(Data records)
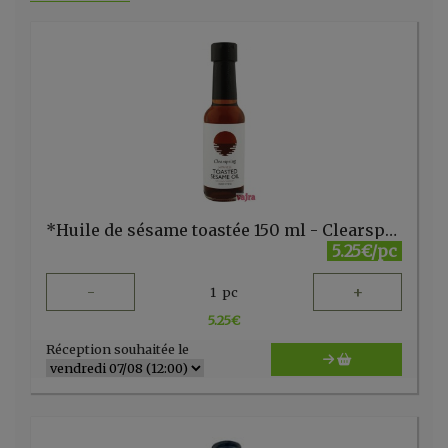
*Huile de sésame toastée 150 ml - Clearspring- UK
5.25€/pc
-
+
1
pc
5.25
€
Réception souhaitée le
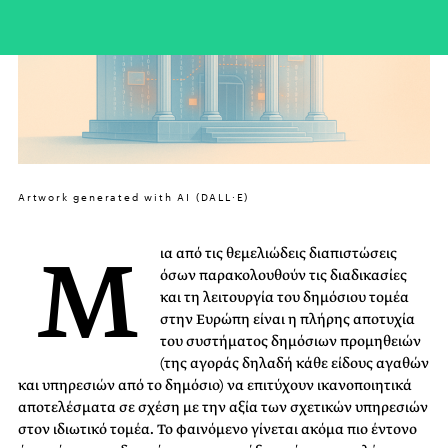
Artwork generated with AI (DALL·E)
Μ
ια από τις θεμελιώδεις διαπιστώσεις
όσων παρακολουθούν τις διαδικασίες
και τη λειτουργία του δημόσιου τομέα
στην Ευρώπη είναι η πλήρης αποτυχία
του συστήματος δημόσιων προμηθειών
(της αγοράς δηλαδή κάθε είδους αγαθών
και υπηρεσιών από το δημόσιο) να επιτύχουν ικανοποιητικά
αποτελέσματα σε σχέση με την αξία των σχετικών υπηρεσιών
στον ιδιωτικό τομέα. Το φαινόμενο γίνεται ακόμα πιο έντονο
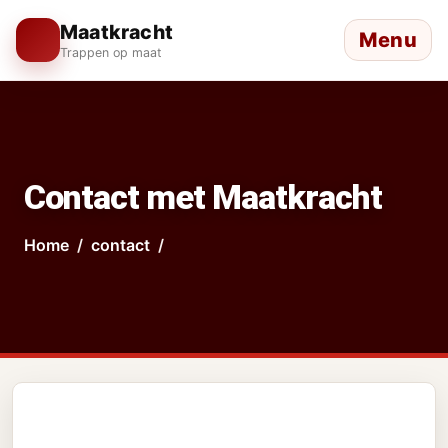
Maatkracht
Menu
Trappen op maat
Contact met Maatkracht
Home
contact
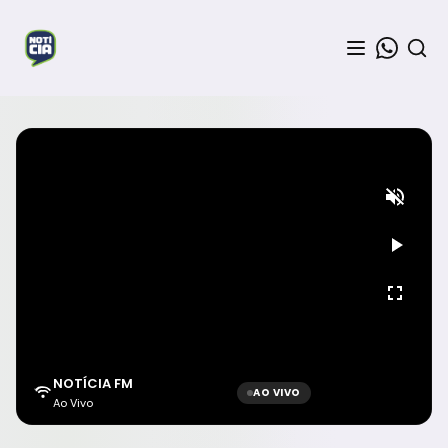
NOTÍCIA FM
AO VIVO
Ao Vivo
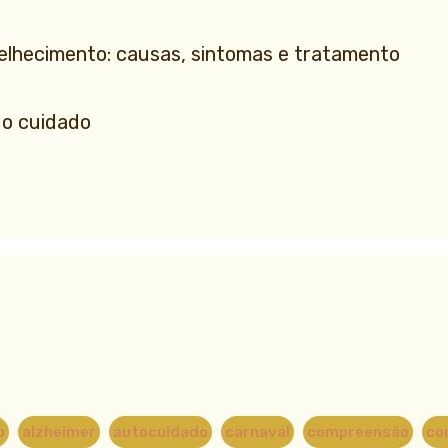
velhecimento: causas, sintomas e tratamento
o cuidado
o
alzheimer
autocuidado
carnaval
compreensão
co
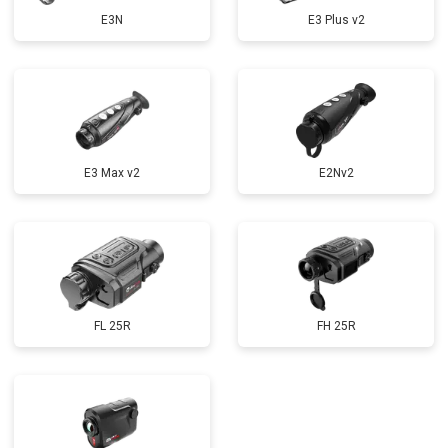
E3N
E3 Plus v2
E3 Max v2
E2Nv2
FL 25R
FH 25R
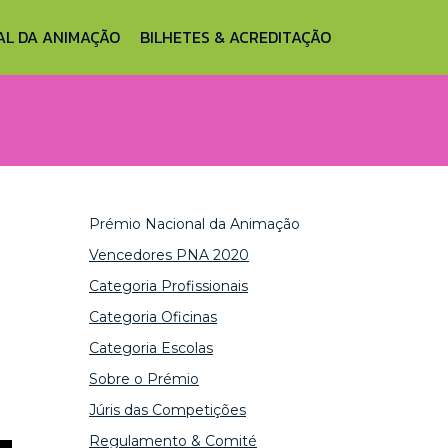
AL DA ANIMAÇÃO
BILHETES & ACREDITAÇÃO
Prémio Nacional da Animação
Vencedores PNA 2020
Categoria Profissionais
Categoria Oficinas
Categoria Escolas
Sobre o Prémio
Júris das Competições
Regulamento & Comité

### What you have to do
Tell me how many lines of the records include the word "Categoria", and say nothing else.

### Written reply
3